Friday, 5 August 2016

The Potters Wheel

As part of my Summer 2016 plan to be more selfish and organise less "family-friendly" activities, I've joined a pottery group. I've actually been on the list to join the class for around 5 months; they only have a handful of places which have proven to be extremely popular, with some members never leaving!

I felt extremely lucky to get an email offering me a place.

Being a creative person, I attended my first class naively, with a spring in my step, thinking that I would morph into a natural potter over night and within months maybe buy my own potters wheel and begin making beautiful, little pieces of handmade pottery to sell. I envisioned a website, lots of instagram followers and a pathway out of teaching... hooray!


I was greeted by Master Potter with a question "Have you done this before?"
I boasted about the lovely bowl I'd made at a pottery day at a Wedgewood factory some months ago. He laughed at me and smiled, "Ok, well watch me and then have a go at making that bowl again."

It seemed so easy, watching him massage the clay with his hands, creating defined shapes within seconds, his body and expression so at ease with his work.

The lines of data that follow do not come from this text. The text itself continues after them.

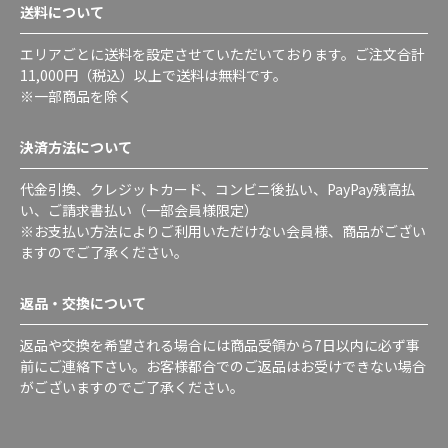
送料について
エリアごとに送料を設定させていただいております。ご注文合計
11,000円（税込）以上で送料は無料です。
※一部商品を除く
決済方法について
代金引換、クレジットカード、コンビニ後払い、PayPay残高払
い、ご請求書払い（一部会員様限定）
※お支払い方法によりご利用いただけない会員様、商品がござい
ますのでご了承ください。
返品・交換について
返品や交換を希望される場合には商品受領から7日以内に必ず事
前にご連絡下さい。お客様都合でのご返品はお受けできない場合
がございますのでご了承ください。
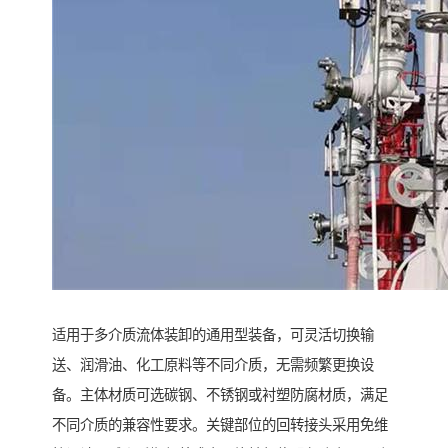
适用于多介质流体装卸的通用型装备，可灵活切换输
送、润滑油、化工原料等不同介质，无需频繁更换设
备。主体材质可选碳钢、不锈钢或衬塑防腐材质，满足
不同介质的兼容性要求。关键部位的回转接头采用免维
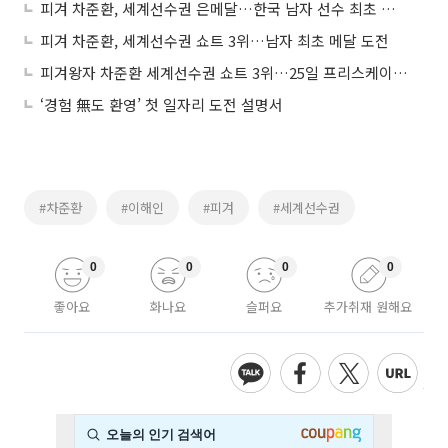
피겨 차준환, 세계선수권 은메달…한국 남자 선수 최초 입상
피겨 차준환, 세계선수권 쇼트 3위…남자 최초 메달 도전
피겨왕자 차준환 세계선수권 쇼트 3위…25일 프리스케이팅 연기로 첫 메달 도전
‘경험 無도 환영’ 첫 일자리 도전 설명서
#차준환
#이해인
#피겨
#세계선수권
0
0
0
0
좋아요
화나요
슬퍼요
추가취재 원해요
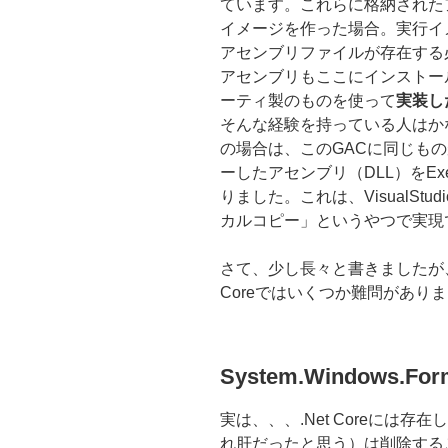
ています。これらに格納された
イメージを作った場合。実行イメ
アセンブリファイルが存在する
アセンブリもここにインストー
ーティ製のものを使って
実装し
そんな経験を持っている人はか
の場合は、このGACに同じも
ーしたアセンブリ（DLL）をE
りました。これは、VisualSt
カルコピー」というやつで実現
さて、少し長々と書きましたが、上
Coreではいくつか難問があり
System.Windows.
実は、、、.Net Coreには
れ肝だったと思う）は削除する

I couldn't wait to crack on and create my bowl.

Move over Master Potter, let me show you what I can do.

My first mistake was covering the clay in water before I'd even had chance to throw it on to the wheel, miserably and pathetically it slid right off the wheel and Master Potter laughed in delight "first lesson: we throw the clay on dry." Blushing, I retrieved my second piece of clay and threw it onto the wheel and began cranking up the speed using the foot pedal, only my foot wasn't positioned properly and Master Potter had to stop me once again. His brash, sarcastic, yet friendly demeanour had me feeling a little anxious at this point and I knew I was about to make plenty of laughable mistakes. Master Potter stayed close by to save the clay from drowning amongst many other harmful creative things I did to it and in the end, we collectively produced a goblet shaped piece of clay. Ok, Master Potter produced a goblet shaped piece of clay, despite the incompetent contributions I made.

"Try again now, by yourself" said Master Potter and so I did with a nervous, shaky confidence.
"Tea, coffee?" He asked.

"Do you do water?" I asked nervously and pathetically, regretting the ridiculous question before I'd spoken the final syllable.

" It's amazing, water comes out of the tap right behind you!" Responded Master Potter. I knew I was going to like him, but not yet, because at this point, I thought Master Potter was a dick.

I didn't manage to create another piece of pottery and I was glad to be taken off the wheel to have a go at hand moulding the clay. There were other potters doing the same thing, all avoiding the wheel for similar reasons to my own.

I left my first pottery class feeling a bit stupid. Pottery making is a wonderful but very specialised skill and I saw many talented potters creating the most beautiful shapes out of clay with ease; I felt as though I was a million miles away from what they were achieving. I hope Master Potter can chuckle at my naivety, although I'm guessing he's seen it before. I feel daunted about my next class, worried that I'll never be able to quite grasp the art of pottery, worried that I'll settle for making clay shapes with my hands (another wonderful skill) but that's not the reason I started the class in the first place. Most of all, I hope I can make mistakes without falling to pieces (a bit like my clay creations)!